Repeat the records exactly, minus the pictures.

╭─ Source material

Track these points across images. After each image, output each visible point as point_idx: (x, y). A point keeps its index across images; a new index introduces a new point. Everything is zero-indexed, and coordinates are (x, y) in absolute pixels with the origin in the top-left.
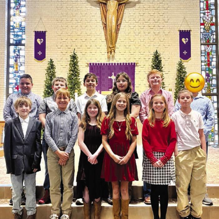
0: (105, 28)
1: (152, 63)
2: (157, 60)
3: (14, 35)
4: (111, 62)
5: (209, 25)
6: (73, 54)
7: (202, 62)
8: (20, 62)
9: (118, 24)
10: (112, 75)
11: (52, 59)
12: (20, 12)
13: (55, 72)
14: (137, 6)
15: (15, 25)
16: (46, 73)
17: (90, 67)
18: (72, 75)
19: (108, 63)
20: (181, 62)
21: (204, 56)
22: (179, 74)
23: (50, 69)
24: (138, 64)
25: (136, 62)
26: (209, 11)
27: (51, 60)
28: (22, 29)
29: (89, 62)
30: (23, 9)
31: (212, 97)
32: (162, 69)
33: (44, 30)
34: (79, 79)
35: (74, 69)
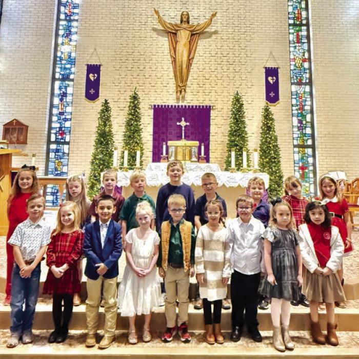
0: (174, 63)
1: (232, 107)
2: (238, 104)
3: (61, 68)
4: (180, 104)
5: (301, 62)
6: (134, 93)
7: (292, 106)
8: (67, 102)
9: (190, 58)
10: (182, 120)
11: (107, 99)
12: (71, 40)
13: (110, 115)
14: (214, 37)
15: (63, 56)
16: (99, 118)
17: (154, 109)
18: (131, 121)
19: (177, 105)
20: (267, 106)
21: (295, 98)
22: (265, 121)
23: (103, 112)
24: (214, 107)
25: (212, 105)
26: (300, 45)
27: (106, 101)
28: (72, 61)
29: (153, 104)
30: (74, 37)
31: (306, 149)
32: (244, 115)
33: (98, 64)
34: (140, 125)
35: (134, 112)
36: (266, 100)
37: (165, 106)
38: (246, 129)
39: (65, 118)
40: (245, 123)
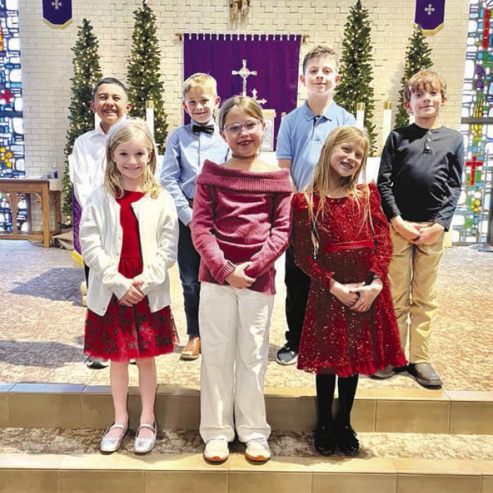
1: (345, 37)
2: (359, 29)
4: (239, 31)
6: (142, 6)
7: (469, 35)
8: (9, 29)
10: (242, 66)
11: (88, 20)
13: (96, 55)
16: (75, 59)
17: (185, 43)
18: (140, 66)
19: (231, 33)
21: (476, 20)
22: (412, 66)
23: (83, 47)
24: (307, 39)
25: (303, 34)
27: (86, 23)
29: (183, 32)
31: (485, 126)
32: (370, 53)
34: (159, 75)
35: (145, 48)
36: (417, 21)
37: (207, 36)
38: (371, 85)
39: (10, 64)
40: (371, 71)
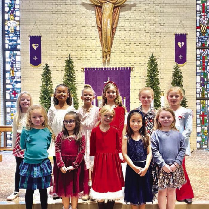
0: (100, 33)
1: (148, 68)
2: (153, 65)
3: (9, 40)
4: (106, 67)
5: (205, 29)
6: (68, 58)
7: (197, 66)
8: (16, 68)
9: (113, 28)
10: (108, 80)
11: (47, 64)
12: (15, 16)
13: (51, 77)
14: (133, 9)
15: (10, 30)
16: (42, 79)
17: (85, 71)
18: (68, 80)
19: (103, 67)
20: (177, 66)
21: (199, 60)
22: (175, 78)
23: (45, 74)
24: (133, 69)
25: (131, 67)
26: (205, 14)
28: (17, 34)
29: (84, 67)
30: (17, 13)
31: (206, 101)
32: (158, 74)
33: (39, 35)
34: (75, 84)
35: (69, 74)
36: (176, 61)
37: (94, 69)
38: (159, 86)
39: (16, 81)
40: (159, 80)
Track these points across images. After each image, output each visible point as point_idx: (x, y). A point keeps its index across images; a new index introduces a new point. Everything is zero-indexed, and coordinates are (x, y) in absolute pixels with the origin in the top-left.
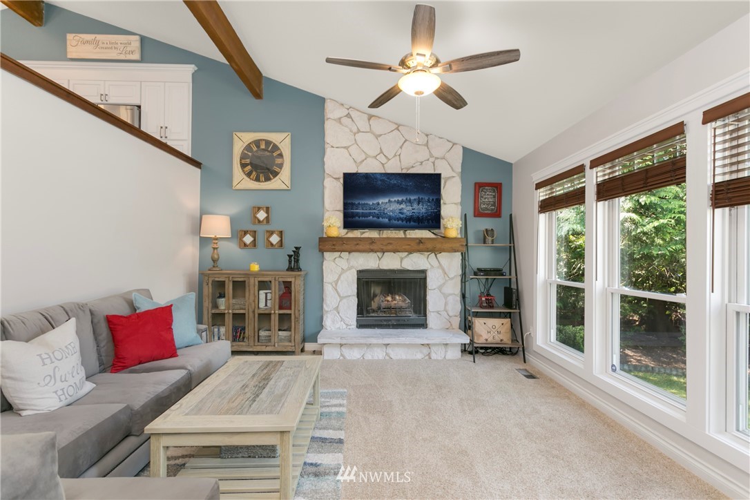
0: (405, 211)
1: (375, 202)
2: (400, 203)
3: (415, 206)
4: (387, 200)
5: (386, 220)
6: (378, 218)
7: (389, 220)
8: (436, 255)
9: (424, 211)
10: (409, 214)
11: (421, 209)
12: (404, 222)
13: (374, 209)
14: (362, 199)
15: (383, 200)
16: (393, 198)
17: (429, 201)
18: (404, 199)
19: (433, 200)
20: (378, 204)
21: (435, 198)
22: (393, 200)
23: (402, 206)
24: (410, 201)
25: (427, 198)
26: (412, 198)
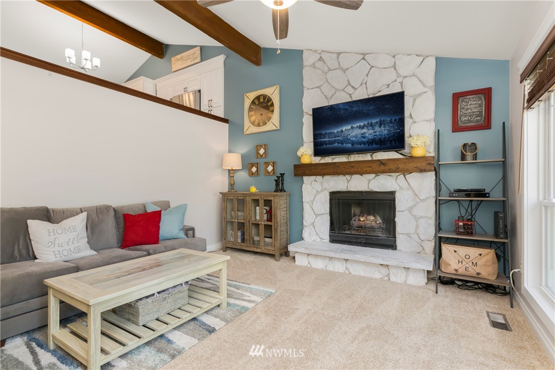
0: (367, 135)
1: (339, 130)
2: (361, 127)
3: (377, 128)
4: (349, 127)
5: (350, 145)
6: (343, 144)
7: (352, 145)
8: (405, 176)
9: (386, 132)
10: (370, 137)
11: (383, 131)
12: (367, 146)
13: (339, 136)
14: (329, 129)
15: (346, 128)
16: (355, 124)
17: (391, 122)
18: (366, 123)
19: (395, 120)
20: (342, 131)
21: (397, 118)
22: (355, 126)
23: (364, 131)
24: (372, 125)
25: (388, 119)
26: (374, 121)
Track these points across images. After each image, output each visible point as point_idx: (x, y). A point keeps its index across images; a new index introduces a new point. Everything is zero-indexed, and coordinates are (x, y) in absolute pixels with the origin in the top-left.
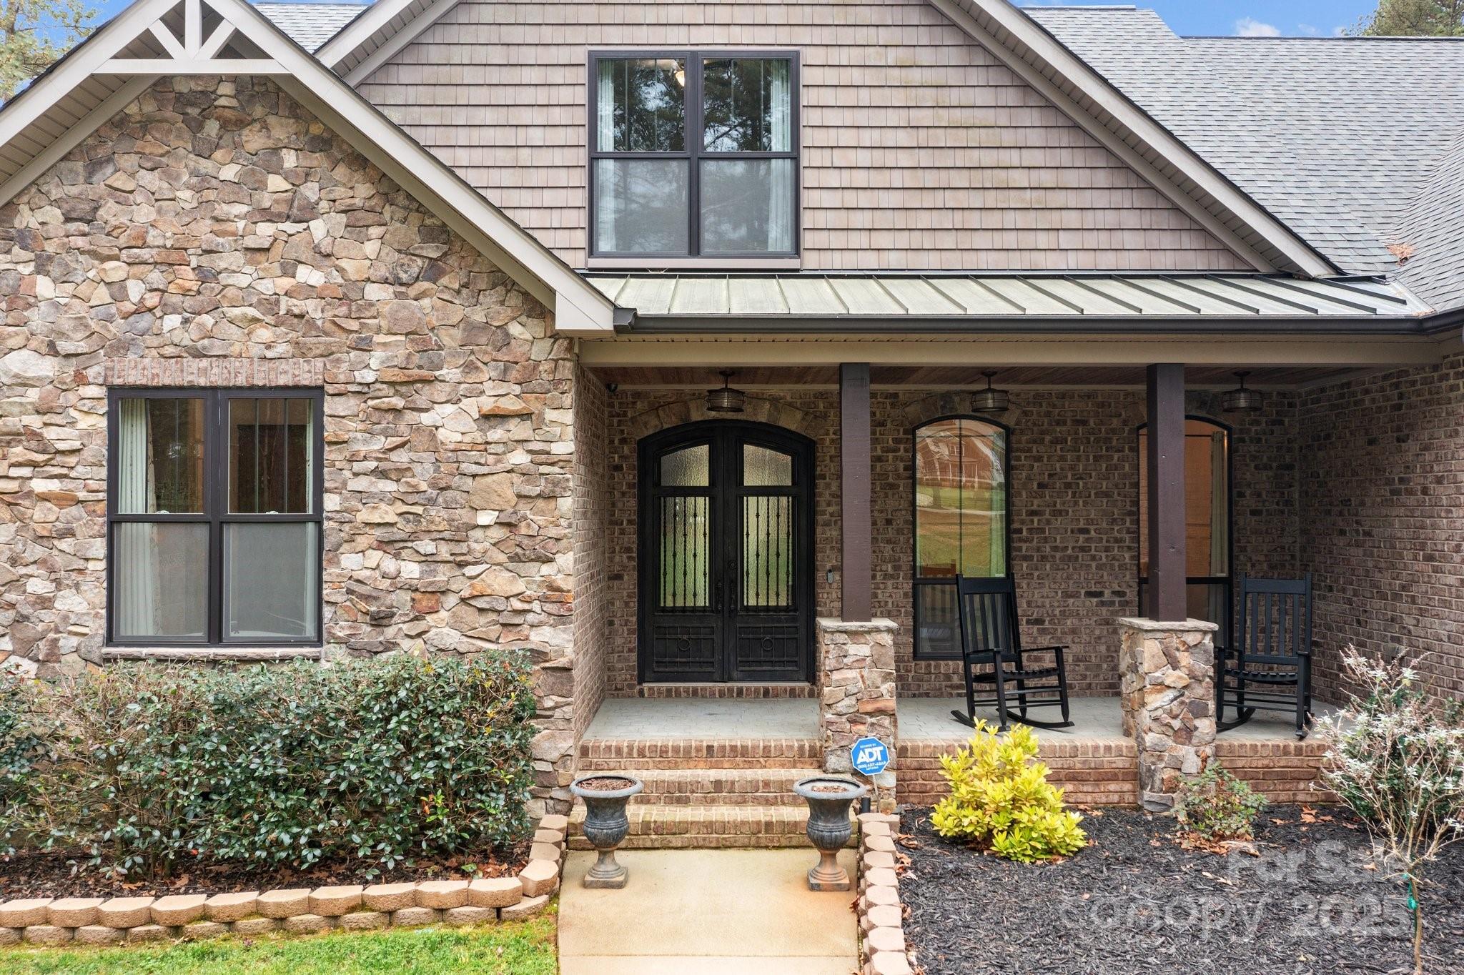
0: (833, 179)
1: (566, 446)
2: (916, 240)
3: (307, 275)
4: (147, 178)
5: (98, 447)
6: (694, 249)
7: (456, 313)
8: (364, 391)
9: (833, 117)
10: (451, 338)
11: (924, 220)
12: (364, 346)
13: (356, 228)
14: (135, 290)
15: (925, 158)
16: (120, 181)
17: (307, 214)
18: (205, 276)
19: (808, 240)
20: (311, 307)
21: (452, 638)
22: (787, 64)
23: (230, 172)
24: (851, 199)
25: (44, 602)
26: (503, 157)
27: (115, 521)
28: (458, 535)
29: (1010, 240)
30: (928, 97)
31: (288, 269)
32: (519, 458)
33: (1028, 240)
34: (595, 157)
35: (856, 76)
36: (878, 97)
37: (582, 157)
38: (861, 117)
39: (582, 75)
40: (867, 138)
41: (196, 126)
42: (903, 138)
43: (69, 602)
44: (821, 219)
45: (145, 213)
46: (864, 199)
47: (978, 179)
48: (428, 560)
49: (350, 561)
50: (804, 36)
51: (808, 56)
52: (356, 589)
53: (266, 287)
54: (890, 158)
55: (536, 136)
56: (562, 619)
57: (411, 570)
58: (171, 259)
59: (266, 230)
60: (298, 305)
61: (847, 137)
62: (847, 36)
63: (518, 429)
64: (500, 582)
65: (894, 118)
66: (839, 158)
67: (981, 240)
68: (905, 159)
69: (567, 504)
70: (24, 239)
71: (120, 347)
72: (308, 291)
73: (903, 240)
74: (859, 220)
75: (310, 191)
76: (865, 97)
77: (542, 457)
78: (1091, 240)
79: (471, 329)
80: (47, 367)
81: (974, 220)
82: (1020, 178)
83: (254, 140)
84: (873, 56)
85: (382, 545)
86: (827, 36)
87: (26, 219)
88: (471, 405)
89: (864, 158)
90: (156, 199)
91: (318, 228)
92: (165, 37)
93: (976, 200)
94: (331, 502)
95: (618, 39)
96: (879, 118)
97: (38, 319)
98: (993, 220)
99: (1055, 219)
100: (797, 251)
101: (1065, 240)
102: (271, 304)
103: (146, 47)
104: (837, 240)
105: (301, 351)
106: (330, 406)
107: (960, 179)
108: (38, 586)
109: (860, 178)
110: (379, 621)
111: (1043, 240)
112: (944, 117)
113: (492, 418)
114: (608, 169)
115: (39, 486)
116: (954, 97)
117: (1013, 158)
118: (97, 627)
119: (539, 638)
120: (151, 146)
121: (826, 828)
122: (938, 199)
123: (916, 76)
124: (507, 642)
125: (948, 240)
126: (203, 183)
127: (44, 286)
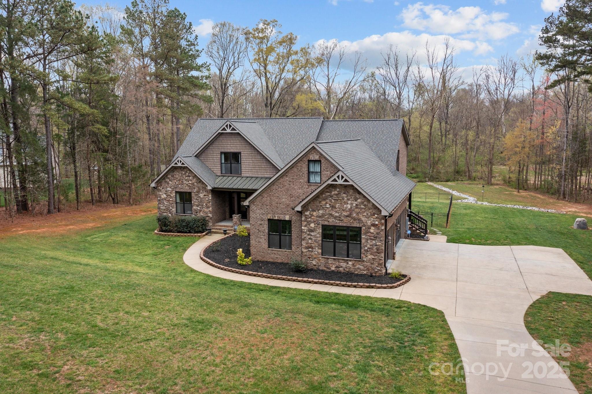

╰─

Solution to this exercise
Track these points across images. After each image, output each visible point as point_idx: (x, y). A point keeps its index across images; a new index introduces a new point. Everything is zero-indexed, and coordinates are (x, y) in absolute pixels with the origin in the top-left.
0: (105, 28)
1: (152, 63)
2: (157, 60)
3: (14, 35)
4: (111, 62)
5: (209, 25)
6: (73, 54)
7: (202, 62)
8: (20, 62)
9: (118, 24)
10: (112, 75)
11: (52, 59)
12: (20, 12)
13: (55, 72)
14: (137, 6)
15: (15, 25)
16: (46, 73)
17: (90, 67)
18: (72, 75)
19: (108, 63)
20: (181, 62)
21: (204, 56)
22: (179, 74)
23: (50, 69)
24: (138, 64)
25: (136, 62)
26: (209, 11)
27: (51, 60)
28: (22, 29)
29: (89, 62)
30: (23, 9)
31: (212, 97)
32: (162, 69)
33: (44, 30)
34: (79, 79)
35: (74, 69)
0: (174, 63)
1: (232, 107)
2: (238, 104)
3: (61, 68)
4: (180, 104)
5: (301, 62)
6: (134, 93)
7: (292, 106)
8: (67, 102)
9: (190, 58)
10: (182, 120)
11: (107, 99)
12: (71, 40)
13: (110, 115)
14: (214, 37)
15: (63, 56)
16: (99, 118)
17: (154, 109)
18: (131, 121)
19: (177, 105)
20: (267, 106)
21: (295, 98)
22: (265, 121)
23: (103, 112)
24: (214, 107)
25: (212, 105)
26: (300, 45)
27: (106, 101)
28: (72, 61)
29: (153, 104)
30: (74, 37)
31: (306, 149)
32: (244, 115)
33: (98, 64)
34: (140, 125)
35: (134, 112)
36: (266, 100)
37: (165, 106)
38: (246, 129)
39: (65, 118)
40: (245, 123)
1: (345, 37)
2: (359, 29)
4: (239, 31)
6: (142, 6)
7: (469, 35)
8: (9, 29)
10: (242, 66)
11: (88, 20)
13: (96, 55)
16: (75, 59)
17: (185, 43)
18: (140, 66)
19: (231, 33)
21: (476, 20)
22: (412, 66)
23: (83, 47)
24: (307, 39)
25: (303, 34)
27: (86, 23)
29: (183, 32)
31: (485, 126)
32: (370, 53)
34: (159, 75)
35: (145, 48)
36: (417, 21)
37: (207, 36)
38: (371, 85)
39: (10, 64)
40: (371, 71)
0: (100, 33)
1: (148, 68)
2: (153, 65)
3: (9, 40)
4: (106, 67)
5: (205, 29)
6: (68, 58)
7: (197, 66)
8: (16, 68)
9: (113, 28)
10: (108, 80)
11: (47, 64)
12: (15, 16)
13: (51, 77)
14: (133, 9)
15: (10, 30)
16: (42, 79)
17: (85, 71)
18: (68, 80)
19: (103, 67)
20: (177, 66)
21: (199, 60)
22: (175, 78)
23: (45, 74)
24: (133, 69)
25: (131, 67)
26: (205, 14)
28: (17, 34)
29: (84, 67)
30: (17, 13)
31: (206, 101)
32: (158, 74)
33: (39, 35)
34: (75, 84)
35: (69, 74)
36: (176, 61)
37: (94, 69)
38: (159, 86)
39: (16, 81)
40: (159, 80)
Track these points across images. After each image, output each visible point as point_idx: (x, y). A point keeps its index across images; a new index introduces a new point. Everything is zero-indexed, and coordinates are (x, y) in absolute pixels with the origin in the top-left.
0: (405, 211)
1: (375, 202)
2: (400, 203)
3: (415, 206)
4: (387, 200)
5: (386, 220)
6: (378, 218)
7: (389, 220)
8: (436, 255)
9: (424, 211)
10: (409, 214)
11: (421, 209)
12: (404, 222)
13: (374, 209)
14: (362, 199)
15: (383, 200)
16: (393, 198)
17: (429, 201)
18: (404, 199)
19: (433, 200)
20: (378, 204)
21: (435, 198)
22: (393, 200)
23: (402, 206)
24: (410, 201)
25: (427, 198)
26: (412, 198)
0: (367, 135)
1: (339, 130)
2: (361, 127)
3: (377, 128)
4: (349, 127)
5: (350, 145)
6: (343, 144)
7: (352, 145)
8: (405, 176)
9: (386, 132)
10: (370, 137)
11: (383, 131)
12: (367, 146)
13: (339, 136)
14: (329, 129)
15: (346, 128)
16: (355, 124)
17: (391, 122)
18: (366, 123)
19: (395, 120)
20: (342, 131)
21: (397, 118)
22: (355, 126)
23: (364, 131)
24: (372, 125)
25: (388, 119)
26: (374, 121)
Track these points across images. After each image, output each visible point as point_idx: (x, y). A point keeps its index across images; a new index introduces a new point. Everything is zero-indexed, and coordinates are (x, y) in absolute pixels with the origin in the top-left.
0: (833, 179)
1: (566, 446)
2: (916, 240)
3: (307, 275)
4: (147, 178)
5: (98, 447)
6: (694, 249)
7: (456, 313)
8: (364, 391)
9: (833, 117)
10: (451, 338)
11: (924, 220)
12: (364, 346)
13: (356, 228)
14: (135, 290)
15: (925, 158)
16: (120, 181)
17: (307, 214)
18: (205, 276)
19: (808, 240)
20: (311, 307)
21: (452, 638)
22: (787, 64)
23: (230, 172)
24: (851, 199)
25: (44, 602)
26: (503, 157)
27: (115, 521)
28: (458, 535)
29: (1010, 240)
30: (928, 97)
31: (288, 269)
32: (519, 458)
33: (1028, 240)
34: (595, 157)
35: (856, 76)
36: (878, 97)
37: (582, 157)
38: (861, 117)
39: (582, 75)
40: (867, 138)
41: (196, 126)
42: (903, 138)
43: (69, 602)
44: (821, 219)
45: (145, 213)
46: (864, 199)
47: (978, 179)
48: (428, 560)
49: (350, 561)
50: (804, 36)
51: (808, 56)
52: (356, 589)
53: (266, 287)
54: (890, 158)
55: (536, 136)
56: (562, 619)
57: (411, 570)
58: (171, 259)
59: (266, 230)
60: (298, 305)
61: (847, 137)
62: (847, 36)
63: (518, 429)
64: (500, 582)
65: (894, 118)
66: (839, 158)
67: (981, 240)
68: (905, 159)
69: (567, 504)
70: (24, 239)
71: (120, 347)
72: (308, 291)
73: (903, 240)
74: (859, 220)
75: (310, 191)
76: (865, 97)
77: (542, 457)
78: (1091, 240)
79: (471, 329)
80: (47, 367)
81: (974, 220)
82: (1020, 178)
83: (254, 140)
84: (873, 56)
85: (382, 545)
86: (827, 36)
87: (26, 219)
88: (471, 405)
89: (864, 158)
90: (156, 199)
91: (318, 228)
92: (165, 37)
93: (976, 200)
94: (331, 502)
95: (618, 39)
96: (879, 118)
97: (38, 319)
98: (993, 220)
99: (1055, 219)
100: (797, 251)
101: (1065, 240)
102: (271, 304)
103: (146, 47)
104: (837, 240)
105: (301, 351)
106: (330, 406)
107: (960, 179)
108: (38, 586)
109: (860, 178)
110: (379, 621)
111: (1043, 240)
112: (944, 117)
113: (492, 418)
114: (608, 169)
115: (39, 486)
116: (954, 97)
117: (1013, 158)
118: (97, 627)
119: (539, 638)
120: (151, 146)
121: (826, 828)
122: (938, 199)
123: (916, 76)
124: (507, 642)
125: (948, 240)
126: (203, 183)
127: (44, 286)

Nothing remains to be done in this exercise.